Ma quel giorno, senza dubbio, la visibilità era eccezionale. La Coit Tower, giallo chiara, su Telegraph Hill, che un tempo era stata la struttura più alta di San Francisco e che adesso era una cosuccia da nulla, spiccava sullo sfondo della baia azzurra e il globo celeste-dorato della Columbus Tower… una perfetta gemma antica accanto alle ordinate feritoie delle finestre della Transamerica Pyramid, che sembravano le perforazioni di una scheda meccanografica. E le alte finestre rotonde a poppa del vecchio Hobart Building, che aveva la forma di una nave (una facciata simile alla maestosa e ornatissima cabina dell’ammiraglio su un galeone), accanto alle secche linee verticali d’alluminio del nuovo Wells Fargo Building, torreggiante su di esso come un mercantile interstellare in attesa della partenza. Franz girò il binocolo, regolando il fuoco senza fatica. Oh, si era sbagliato sul conto della Grace Cathedral, con le sue vetrate riccamente colorate e oscuramente suggestive. Accanto alla massa priva di fantasia dei Cathedral Apartments si vedeva il suo esile campanile che si ergeva come uno stiletto seghettato, con sulla punta una piccola croce d’oro.
Franz diede un’altra occhiata alla fenditura della sua finestra, prima che l’ombra l’inghiottisse.

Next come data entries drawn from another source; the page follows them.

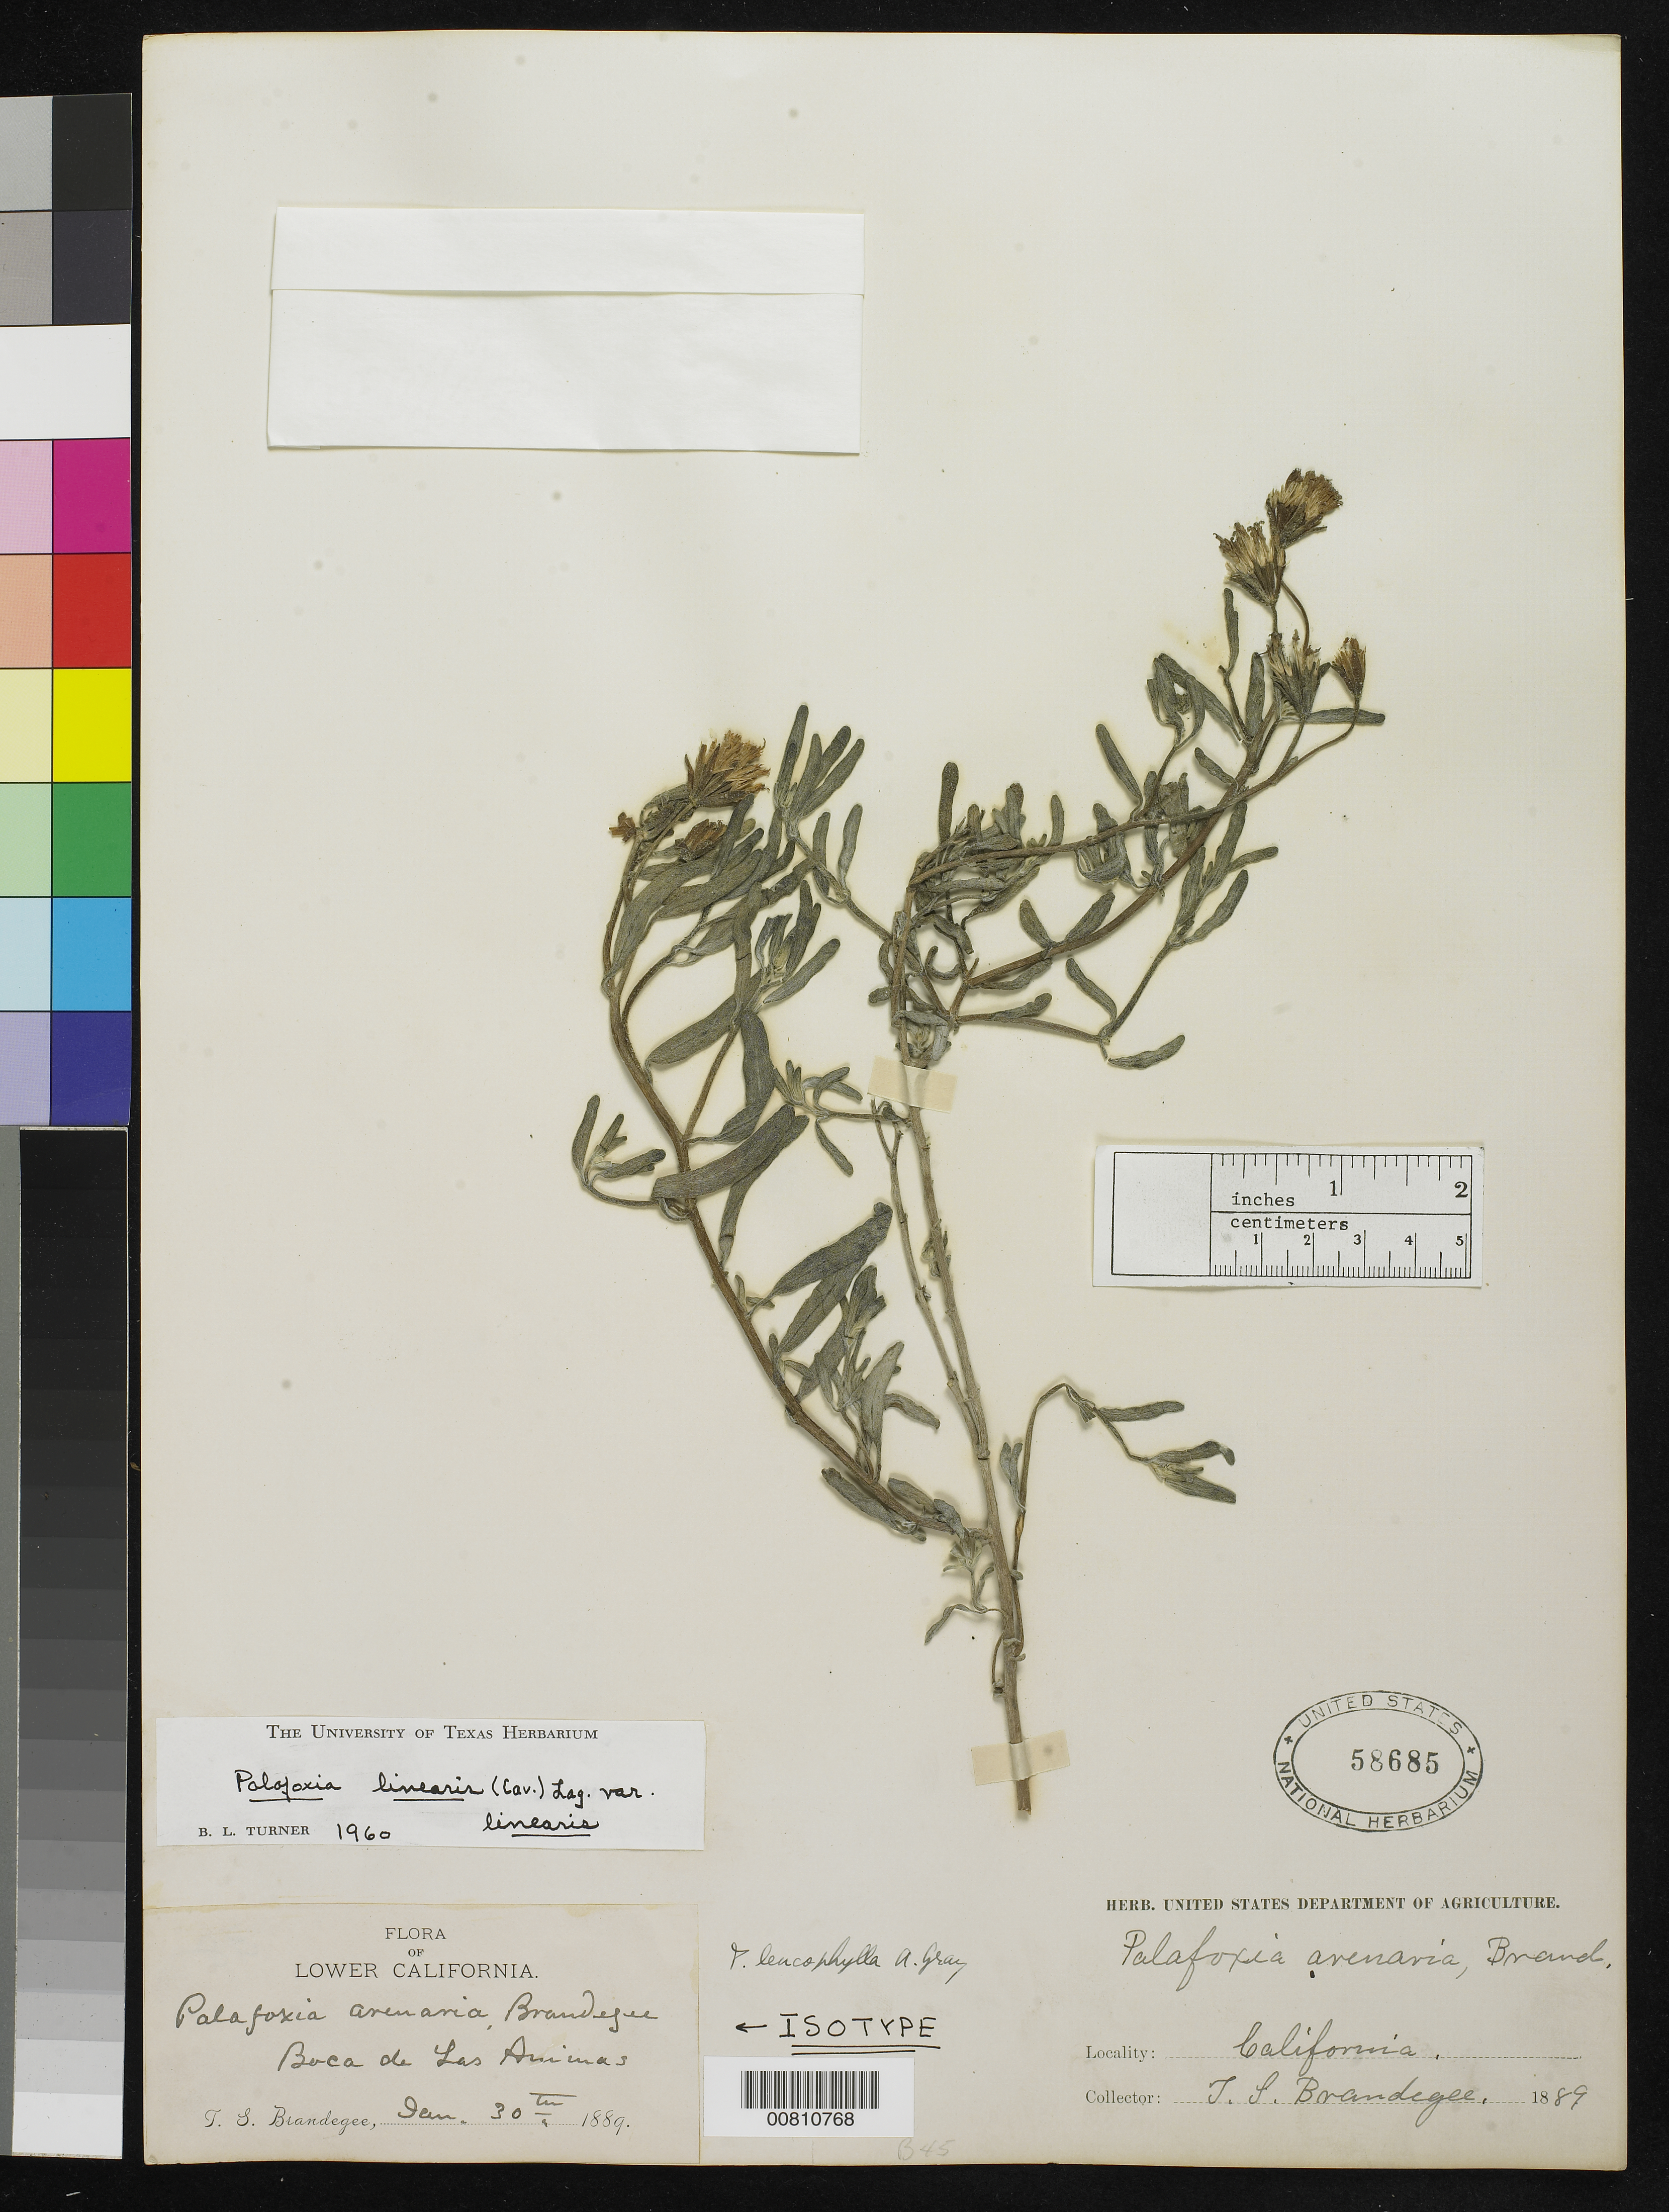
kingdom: Plantae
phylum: Tracheophyta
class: Magnoliopsida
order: Asterales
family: Asteraceae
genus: Palafoxia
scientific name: Palafoxia arenaria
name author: Brandegee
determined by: Turner, B. L.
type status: Isotype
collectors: T. S. Brandegee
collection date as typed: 30 Jan 1889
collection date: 1889-01-30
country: Mexico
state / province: Baja California Norte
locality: Lower California, Boca de Las Animas.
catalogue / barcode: US 58685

Forse avrebbe potuto vedere davvero il disegno, se avesse messo perfettamente a fuoco il binocolo…
Mentre stava guardando, il rettangolo di cartone fluorescente venne strappato via. Dalla sua finestra si sporse una cosa pallida che alzò le lunghe braccia e le agitò verso di lui, selvaggiamente. E in basso, tra quelle braccia, Franz scorse la faccia protesa, una maschera sottile come quella di un furetto, un triangolo di colore bruno pallido senza lineamenti, due punte in alto che potevano essere occhi o orecchie e una che terminava in basso in un mento aguzzo… no, in un muso… o in una corta proboscide… una bocca avida che sembrava fatta per succhiare il midollo delle ossa. Poi l’entità paramentale uscì dal binocolo e si protese verso i suoi occhi.